The next day at Bobby's apartment; the teenager was asleep in his bed when his alarm clock went from saying 6:59 to 7:00 and started ringing.
The teen turned off his clock and got out from under the bed.
"This isn't going to end well." said Bobby.
He then put on his everyday clothes.
"Why did I agree to this?" said Bobby.
Later; he walked into the Krusty Krab and clocked in.
He then yawned.
Mr Krabs entered the resturant.
"GOOD MORNING KRUSTY KREW!" said Mr Krabs.
Bobby growled.
"All this just to save a few bucks?" said Bobby.
"Eh relax, it's not like anyone will notice your absense." said Mr Krabs.
At Toon City High; Duncan was walking down a hallway and saw the Bobby clone go by.
"Hey Danny Trejo." said Duncan.
But the clone however just walked by without saying a word.
Duncan became confused.
"Wait a minute, he didn't even call me out for naming him after a famous Mexican or Spaniard actor. That's not the real deal." said Duncan.
Clone Bobby heard this and gulped.
"Ah yeah sorry about that I just have a lot on my mind and didn't hear you." said Clone Bobby
Duncan chuckled.
"Yeah I bet." said Duncan.
"Also, do I even look like I'm in my seventies?" said Clone Bobby.
Duncan thought about it.
"Good point." He said.
"Anyways, I've got some plans of my own after school. Maybe sneak into an R rated movie if your interested." said Clone Bobby.

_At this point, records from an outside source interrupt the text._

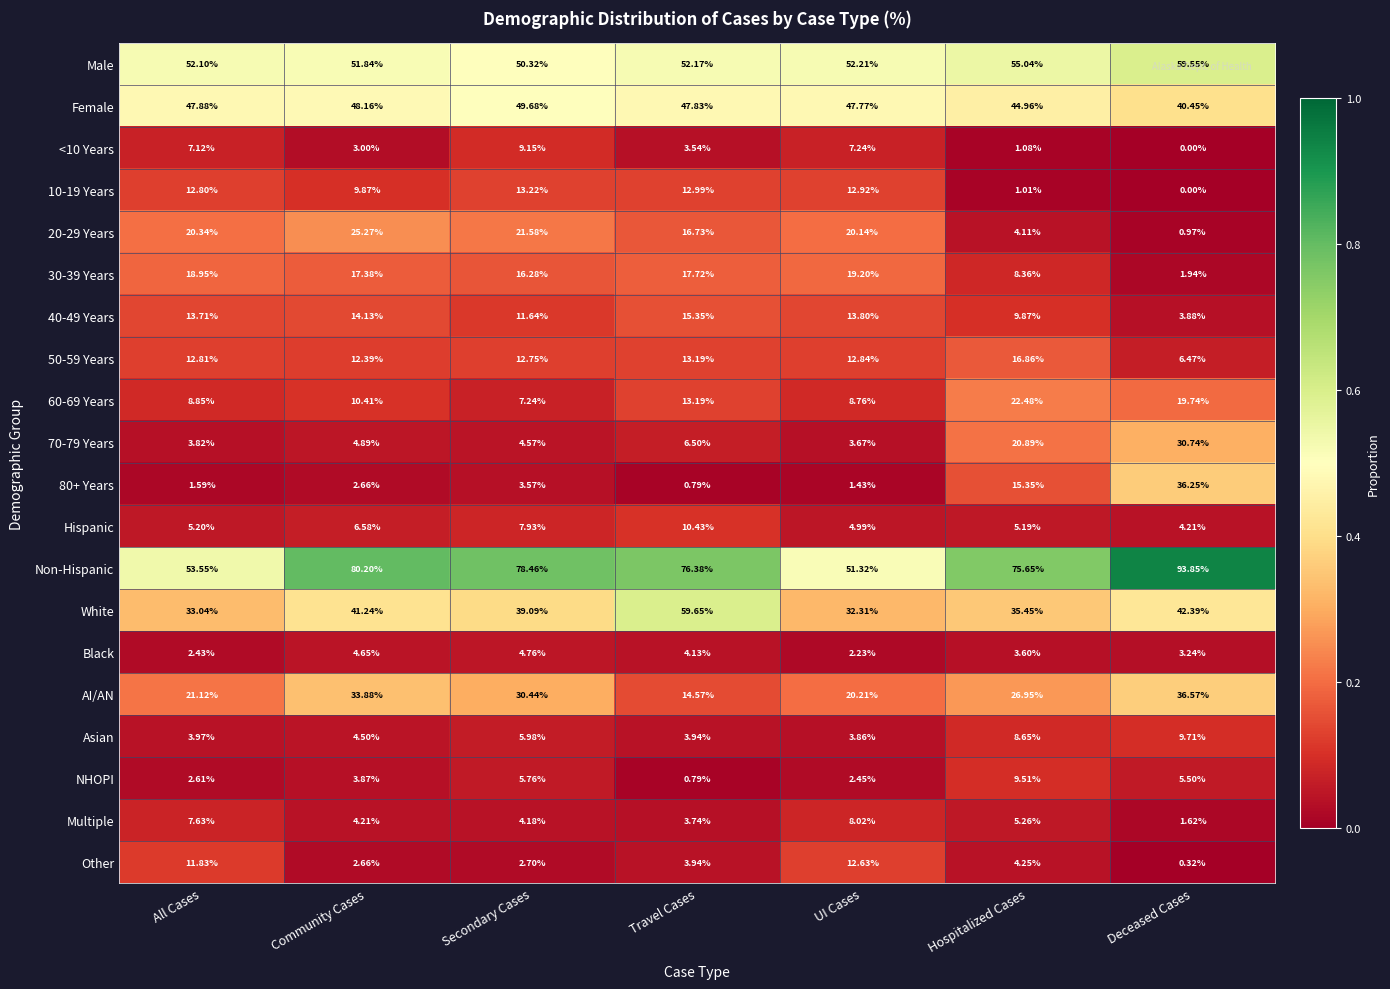

Which series has the largest total across all categories?

Non-Hispanic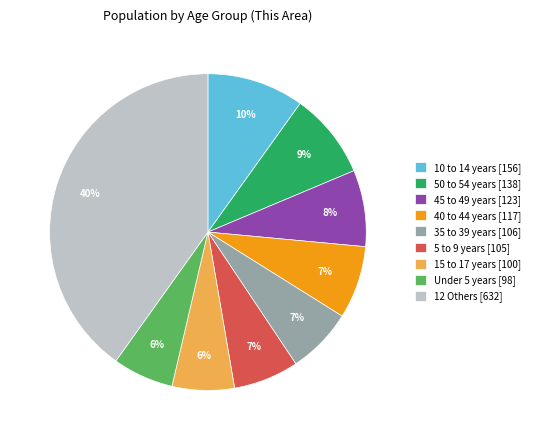

How many segments does this pie chart have?

9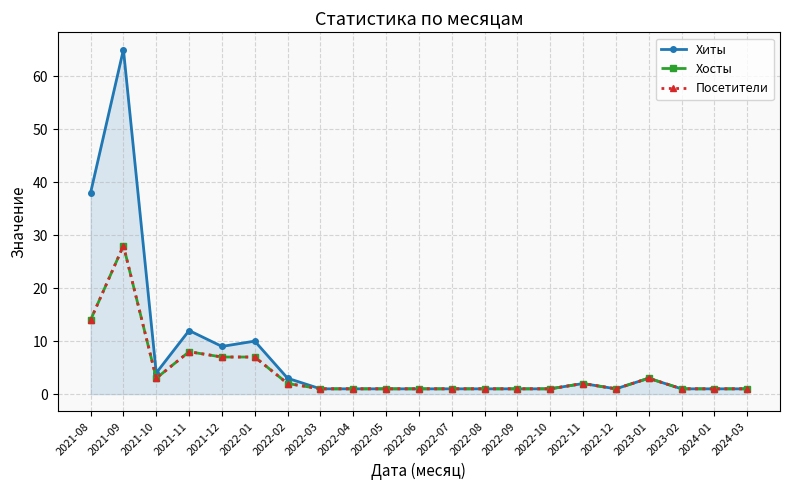

In Посетители, how many points are lower than both neighbors (excluding endpoints)?

2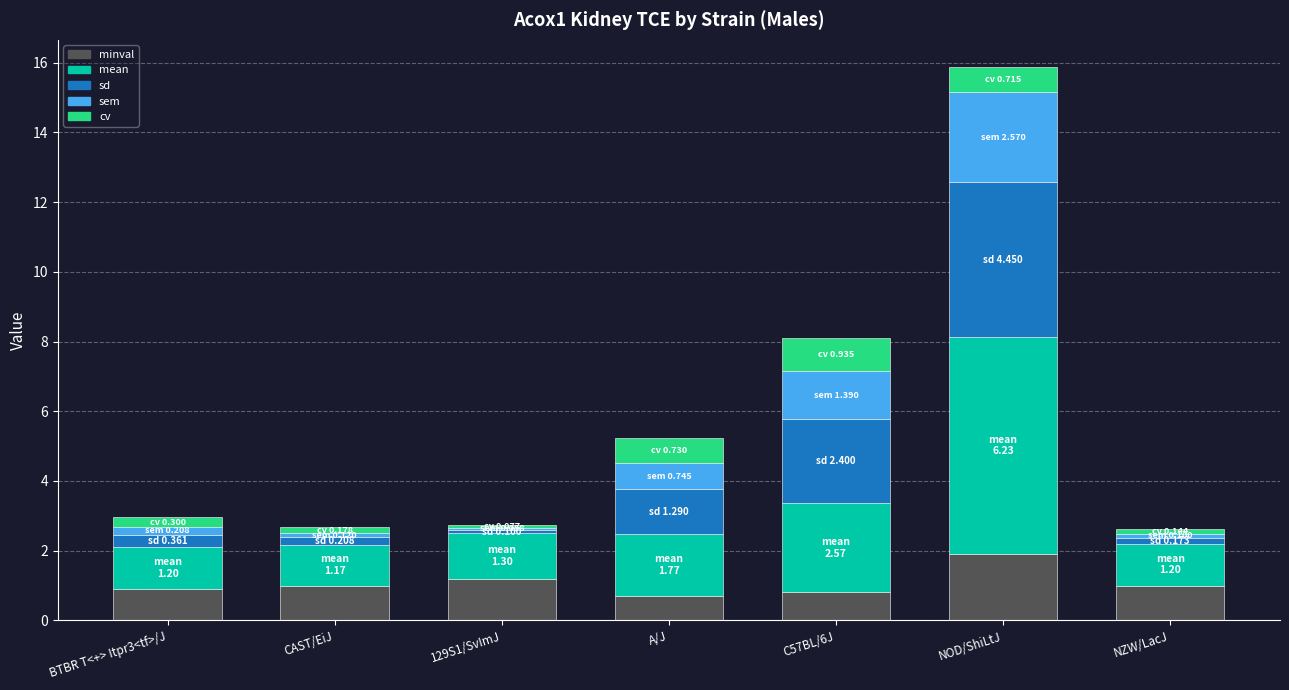

How many series are shown in this chart?

5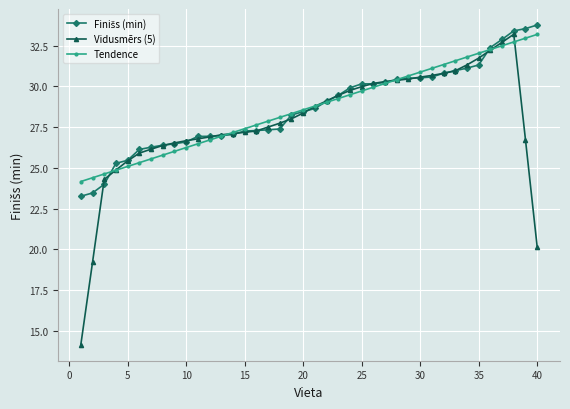

What is the value of the Vidusmērs (5) point at the 37th from the left?

32.7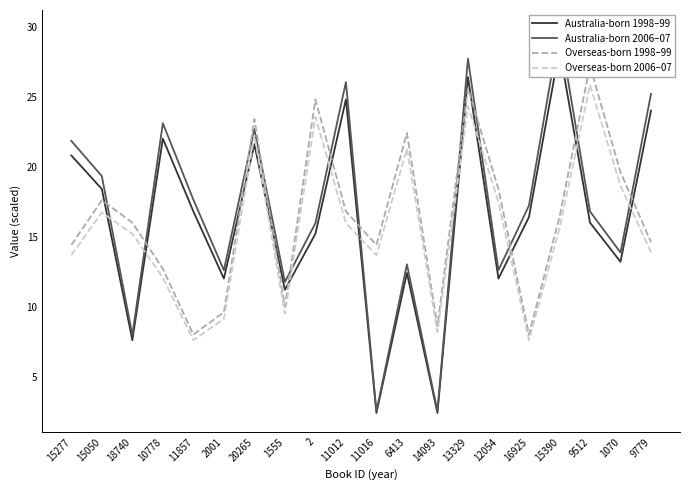

What is the value of the Australia-born 1998–99 point at the 16th from the left?

16.4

"Yeah, that sounds-"Duncan said before realizing something, "Wait, don't you have to work after school at the Krusty Krab."
"Nope, I've been given tons of time off." said Clone Bobby.
Duncan nodded.
"Guess Krabs is getting soft in his old age." He said.
Clone Bobby then walked off.
In the Krusty Krab; Squidward took the order of a customer before placing the paper in the kitchen.
Bobby grabbed the paper and looked at the order.
"Monster size?" said Bobby.
Then giant pair of human hands placed tons of burger meat on the grill.
Bobby became shocked in fact so shocked his jaw fell on the ground and made a hole In It leading to the center of the earth
He then placed his jaw back in place.
"Get flipping Bobby." said Squidward.
Bobby nodded and inspected the meat.
He walked off before returning with a flathead shovel.
"This should do." said Bobby.
Squidward saw this and laughed.
"If that works I'll eat my house and everything in it and have people pay to watch." said Squidward.
Krabs heard this and smirked.
"I just had another money making idea." thought Mr Krabs.
Bobby managed to flip the burger with his shovel.
Squidward is shocked by that.
"Huh, how did you know that would work?" He asked
Bobby turned to his co worker.
"Call it a hunch. And don't you have a house to eat?" said Bobby.
Squidward is mad.
"Nope." He said
Mr Krabs then appeared.
"Oh yes you do Squidward, now eat your house for everyone to see or your fired." said Mr Krabs.
Squidward became confused and looked at the entrance to see tons of people lined up and became shocked.
"GREAT NEPTUNE!" said Squidward.
Krabs Smiled.
"Do it." He said.
"MAKE ME!" shouted Squidward.
However he was shot in the legs.
Squidward screamed.
"MY LEGS!" yelled Squidward.
Everyone became shocked and turned to Wart who was holding a revolver.
"What, I could have been playing Russian roulette with myself, but I'd win either way." said Wart.
Mr Krabs scoffed.
"As if I could-"Mr Krabs said before thinking about something, "Wait, I can use you to make me money as well."
Wart became confused.
Later; Wart was at a booth with Mr Krabs.
"Step right up and place your bets to see if Wart'll blow his brains out by playing Russian roulette with himself." said Mr Krabs.
Wart became mad.
"You son of a bitch crustatean cheapskeat." said Wart.